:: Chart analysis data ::
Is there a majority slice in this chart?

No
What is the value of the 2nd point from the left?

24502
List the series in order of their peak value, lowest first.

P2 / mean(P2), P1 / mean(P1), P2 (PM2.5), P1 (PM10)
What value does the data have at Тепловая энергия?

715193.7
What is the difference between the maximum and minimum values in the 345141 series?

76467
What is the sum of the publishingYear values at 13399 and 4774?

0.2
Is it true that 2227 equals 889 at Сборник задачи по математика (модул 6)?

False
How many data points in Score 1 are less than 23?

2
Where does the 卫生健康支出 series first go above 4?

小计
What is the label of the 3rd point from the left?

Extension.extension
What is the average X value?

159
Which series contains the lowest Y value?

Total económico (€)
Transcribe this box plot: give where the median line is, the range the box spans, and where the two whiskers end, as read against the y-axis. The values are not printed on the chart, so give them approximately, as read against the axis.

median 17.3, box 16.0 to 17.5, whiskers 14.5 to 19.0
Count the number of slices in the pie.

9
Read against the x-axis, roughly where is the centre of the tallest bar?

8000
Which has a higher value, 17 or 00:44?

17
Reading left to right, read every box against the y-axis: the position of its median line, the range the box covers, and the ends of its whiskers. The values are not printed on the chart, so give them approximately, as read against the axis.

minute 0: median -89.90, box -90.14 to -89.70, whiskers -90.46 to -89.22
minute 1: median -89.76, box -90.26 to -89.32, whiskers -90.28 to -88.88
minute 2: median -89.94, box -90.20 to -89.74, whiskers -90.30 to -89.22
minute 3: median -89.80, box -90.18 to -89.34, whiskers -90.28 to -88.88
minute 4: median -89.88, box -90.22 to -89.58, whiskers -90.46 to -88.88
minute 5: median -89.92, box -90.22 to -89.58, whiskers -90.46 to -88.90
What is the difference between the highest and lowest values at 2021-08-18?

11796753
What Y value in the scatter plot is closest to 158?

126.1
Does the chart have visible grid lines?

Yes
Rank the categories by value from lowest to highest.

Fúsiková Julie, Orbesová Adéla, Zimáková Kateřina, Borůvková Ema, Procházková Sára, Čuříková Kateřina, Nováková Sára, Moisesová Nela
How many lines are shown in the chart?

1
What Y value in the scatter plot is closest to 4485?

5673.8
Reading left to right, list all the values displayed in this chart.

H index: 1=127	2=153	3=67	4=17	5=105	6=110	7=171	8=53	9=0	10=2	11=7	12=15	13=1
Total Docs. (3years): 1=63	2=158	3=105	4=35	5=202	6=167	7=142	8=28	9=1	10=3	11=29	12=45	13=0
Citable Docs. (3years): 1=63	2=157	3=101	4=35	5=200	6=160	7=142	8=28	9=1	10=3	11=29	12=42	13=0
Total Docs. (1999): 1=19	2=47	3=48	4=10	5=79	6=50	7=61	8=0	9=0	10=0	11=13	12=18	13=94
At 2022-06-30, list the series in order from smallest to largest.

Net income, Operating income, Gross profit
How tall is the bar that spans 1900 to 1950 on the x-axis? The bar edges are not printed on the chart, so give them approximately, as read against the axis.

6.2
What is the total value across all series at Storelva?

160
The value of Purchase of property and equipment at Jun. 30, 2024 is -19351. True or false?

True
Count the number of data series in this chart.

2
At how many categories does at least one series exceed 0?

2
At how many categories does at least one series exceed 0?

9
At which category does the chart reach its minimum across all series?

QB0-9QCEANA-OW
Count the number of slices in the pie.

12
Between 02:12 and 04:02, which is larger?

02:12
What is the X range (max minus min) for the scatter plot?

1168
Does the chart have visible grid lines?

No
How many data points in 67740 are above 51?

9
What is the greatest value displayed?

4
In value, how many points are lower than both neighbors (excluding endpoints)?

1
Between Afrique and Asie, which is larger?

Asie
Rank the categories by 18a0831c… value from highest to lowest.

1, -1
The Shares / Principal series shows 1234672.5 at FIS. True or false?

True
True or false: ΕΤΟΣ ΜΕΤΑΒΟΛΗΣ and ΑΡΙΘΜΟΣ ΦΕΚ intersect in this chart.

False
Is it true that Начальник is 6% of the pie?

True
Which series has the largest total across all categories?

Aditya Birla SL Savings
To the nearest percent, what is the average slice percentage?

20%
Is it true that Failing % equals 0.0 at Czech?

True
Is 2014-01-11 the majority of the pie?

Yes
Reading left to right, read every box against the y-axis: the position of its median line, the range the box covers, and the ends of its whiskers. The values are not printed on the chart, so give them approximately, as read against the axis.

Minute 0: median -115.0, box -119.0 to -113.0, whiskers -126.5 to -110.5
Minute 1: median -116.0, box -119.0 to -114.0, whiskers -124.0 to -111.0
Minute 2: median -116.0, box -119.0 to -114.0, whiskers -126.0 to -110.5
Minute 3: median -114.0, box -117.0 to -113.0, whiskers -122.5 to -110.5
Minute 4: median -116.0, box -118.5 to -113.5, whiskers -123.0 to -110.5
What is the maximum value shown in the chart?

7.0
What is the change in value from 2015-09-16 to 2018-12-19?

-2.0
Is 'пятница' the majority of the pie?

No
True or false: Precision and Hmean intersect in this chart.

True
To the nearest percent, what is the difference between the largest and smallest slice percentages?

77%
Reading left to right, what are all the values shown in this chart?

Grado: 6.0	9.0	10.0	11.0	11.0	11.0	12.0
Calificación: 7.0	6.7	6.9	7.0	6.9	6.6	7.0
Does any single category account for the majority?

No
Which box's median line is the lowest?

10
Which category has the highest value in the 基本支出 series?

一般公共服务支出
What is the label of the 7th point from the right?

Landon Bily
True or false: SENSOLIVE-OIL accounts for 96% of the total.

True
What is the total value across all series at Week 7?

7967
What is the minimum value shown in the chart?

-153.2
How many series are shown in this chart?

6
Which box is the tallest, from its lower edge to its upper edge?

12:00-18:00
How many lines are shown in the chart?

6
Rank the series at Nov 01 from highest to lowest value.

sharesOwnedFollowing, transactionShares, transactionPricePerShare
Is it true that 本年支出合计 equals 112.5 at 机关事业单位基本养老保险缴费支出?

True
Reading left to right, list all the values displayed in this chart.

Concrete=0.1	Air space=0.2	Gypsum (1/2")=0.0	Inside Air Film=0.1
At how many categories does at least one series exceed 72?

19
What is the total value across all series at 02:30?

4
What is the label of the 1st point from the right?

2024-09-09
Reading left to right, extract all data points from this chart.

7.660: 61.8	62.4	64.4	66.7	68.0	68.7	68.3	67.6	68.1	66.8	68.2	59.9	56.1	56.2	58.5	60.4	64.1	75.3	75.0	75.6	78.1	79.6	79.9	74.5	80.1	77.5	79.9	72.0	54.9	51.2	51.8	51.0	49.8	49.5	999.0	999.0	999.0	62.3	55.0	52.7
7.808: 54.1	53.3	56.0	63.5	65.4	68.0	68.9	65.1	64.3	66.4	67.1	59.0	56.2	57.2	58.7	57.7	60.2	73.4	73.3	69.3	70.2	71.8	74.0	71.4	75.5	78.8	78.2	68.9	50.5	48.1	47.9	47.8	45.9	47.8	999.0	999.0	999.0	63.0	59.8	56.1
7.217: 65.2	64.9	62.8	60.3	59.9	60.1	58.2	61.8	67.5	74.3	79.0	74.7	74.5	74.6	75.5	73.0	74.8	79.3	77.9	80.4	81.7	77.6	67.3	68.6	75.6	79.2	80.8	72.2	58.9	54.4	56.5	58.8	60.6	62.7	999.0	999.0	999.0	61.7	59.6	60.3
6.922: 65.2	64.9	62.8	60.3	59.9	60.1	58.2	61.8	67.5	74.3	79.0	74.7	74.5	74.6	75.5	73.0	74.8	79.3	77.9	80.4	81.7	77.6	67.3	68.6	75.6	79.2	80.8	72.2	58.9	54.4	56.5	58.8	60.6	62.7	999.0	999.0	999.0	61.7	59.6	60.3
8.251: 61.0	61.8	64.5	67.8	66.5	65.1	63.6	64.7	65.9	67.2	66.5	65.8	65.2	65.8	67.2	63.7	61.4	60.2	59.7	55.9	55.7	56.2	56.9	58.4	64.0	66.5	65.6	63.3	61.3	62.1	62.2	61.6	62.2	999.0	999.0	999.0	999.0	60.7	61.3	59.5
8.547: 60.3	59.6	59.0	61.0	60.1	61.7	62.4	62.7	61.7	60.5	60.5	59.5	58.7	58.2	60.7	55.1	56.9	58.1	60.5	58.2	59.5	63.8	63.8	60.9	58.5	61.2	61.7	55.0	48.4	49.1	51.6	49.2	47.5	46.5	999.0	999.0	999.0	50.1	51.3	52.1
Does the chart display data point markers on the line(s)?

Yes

:: Exercise brief ::
Output everything in the entries above, from the very start down through the line that reads "Which has a higher value, 17 or 00:44?", copying each line without any change.

:: Solution to this exercise ::
Is there a majority slice in this chart?

No
What is the value of the 2nd point from the left?

24502
List the series in order of their peak value, lowest first.

P2 / mean(P2), P1 / mean(P1), P2 (PM2.5), P1 (PM10)
What value does the data have at Тепловая энергия?

715193.7
What is the difference between the maximum and minimum values in the 345141 series?

76467
What is the sum of the publishingYear values at 13399 and 4774?

0.2
Is it true that 2227 equals 889 at Сборник задачи по математика (модул 6)?

False
How many data points in Score 1 are less than 23?

2
Where does the 卫生健康支出 series first go above 4?

小计
What is the label of the 3rd point from the left?

Extension.extension
What is the average X value?

159
Which series contains the lowest Y value?

Total económico (€)
Transcribe this box plot: give where the median line is, the range the box spans, and where the two whiskers end, as read against the y-axis. The values are not printed on the chart, so give them approximately, as read against the axis.

median 17.3, box 16.0 to 17.5, whiskers 14.5 to 19.0
Count the number of slices in the pie.

9
Read against the x-axis, roughly where is the centre of the tallest bar?

8000
Which has a higher value, 17 or 00:44?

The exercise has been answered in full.